A Feminine French-Inspired Home on the Upper West Side
Lindsey and Jeff Boyd turned a charming pre-war apartment in a legendary 19th-century building into a pastel-perfect family home.
Two-and-a-half years ago, when Lindsey Boyd and her husband, Jeff, were expecting their second child and looking for a bigger apartment, the New York City family’s sights were not set on the Upper West Side. But when Jeff and their real estate broker toured a home just two blocks from Riverside Park, Boyd received a call saying "'You have to get here now—it’s just like we’re in Paris.'" Jeff was right. Located in the storied Ansonia building, the now-famous landmark built in 1899, which once housed such American icons as baseball star Babe Ruth and Oscar-winning actress Natalie Portman, the structure’s Beaux-Arts-style architecture looks as though it was plucked right out of the 6th arrondissement.
"It was very unique for anything I’ve seen in the City," says Boyd, who fell in love with the apartment at first sight, "but it had that French charm." It's a fitting observation from the mother of two, who’s former job with Chanel as a manager of ready-to-wear in the U.S. required bimonthly trips to Paris. "I found myself drawn to French style, from clothing to home interiors," says Boyd. Her Francophile fixation, coupled with her already traditional aesthetic (she grew up in an 18th-century home in the Hudson River Valley) made the apartment an easy sell.
The 1,900-square-foot apartment features rich, pre-war architectural details, including Juliet balconies, original crown molding, and pocket-sized transom windows. The most unique of them all is the circular living room, nestled in one of the building's rounded-corner towers. Throughout the apartment, white walls stretch across the three-bedroom, two-bathroom unit to "emphasize the natural light and openness of our home," says Boyd, whose neutral palette allowed the space's built-in charm to take center stage.

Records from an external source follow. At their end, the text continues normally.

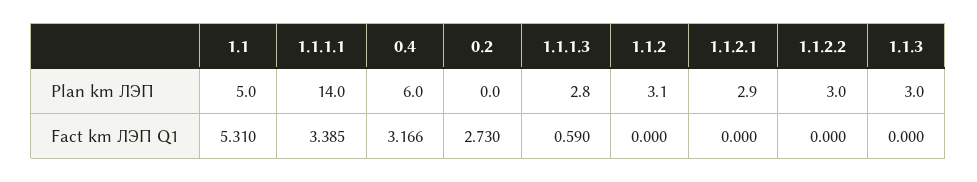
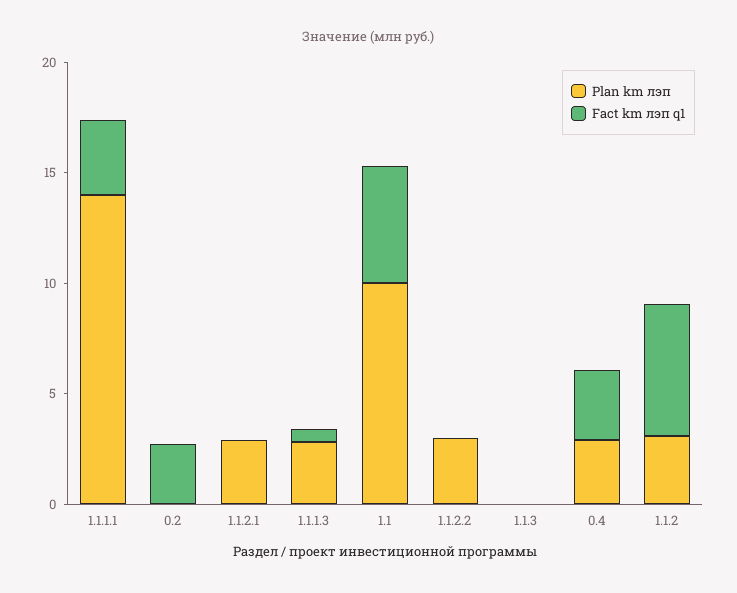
  {
    "Plan km ЛЭП": {
-     "1.1": 5,
+     "1.1": 10,
      "1.1.1.1": 14,
-     "0.4": 6,
+     "0.4": 3,
      "0.2": 0,
      "1.1.1.3": 2.8,
      "1.1.2": 3.1,
      "1.1.2.1": 2.9,
      "1.1.2.2": 3,
-     "1.1.3": 3
+     "1.1.3": 0
    },
    "Fact km ЛЭП Q1": {
      "1.1": 5.31,
      "1.1.1.1": 3.385,
      "0.4": 3.166,
      "0.2": 2.73,
      "1.1.1.3": 0.59,
-     "1.1.2": 0,
+     "1.1.2": 6,
      "1.1.2.1": 0,
      "1.1.2.2": 0,
      "1.1.3": 0
    }
  }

But where Boyd played it safe with wall color, she makes up for it in bold, whimsical textiles. In fact, she takes her fabrics so seriously that most all the furniture, drapery, and pillows are custom-made by the seasoned upholsterers at Tiger Lily's. "They have every pattern, every fabric; I'm like a kid in the candy shop," recalls Boyd of the Greenwich, Connecticut, outpost. In the living room, Brunschwig & Fils's Les Touches green-and-white cheetah-like fabric covers an everyday armchair, a marking Boyd predicts she’ll never tire of. Nearby, the dining chairs are swathed in Cole & Son’s Hummingbirds, originally a wallpaper design that is now available in a textile. And in daughter Chloe’s bedroom, a rainbow-colored butterfly motif by Lulu DK for Schumacher wraps around the twin bed’s carved headboard.
Boyd's penchant for fabrics is a natural one. After graduating from Cornell with a degree in apparel and textile management, Boyd worked in product development at Brooks Brothers before her tenure at Chanel. After years of focusing on the making and selling end of high-end clothing, Boyd shifted her focus to the manner in which we care for textiles. In 2004, Boyd started The Laundress with fellow fashionista Gwen Whiting to create a line of specialty detergents and fabric-care products that are designed to preserve and clean clothing without weekly trips to the dry cleaners. Available online and in department stores and boutiques around the world, The Laundress will also be sold in the brand's first brick and mortar shop in New York City this November. Naturally, we inquired about the store's new interiors."Bright, white, and fresh," she promises us, just like the airy environment she's created at home for her family.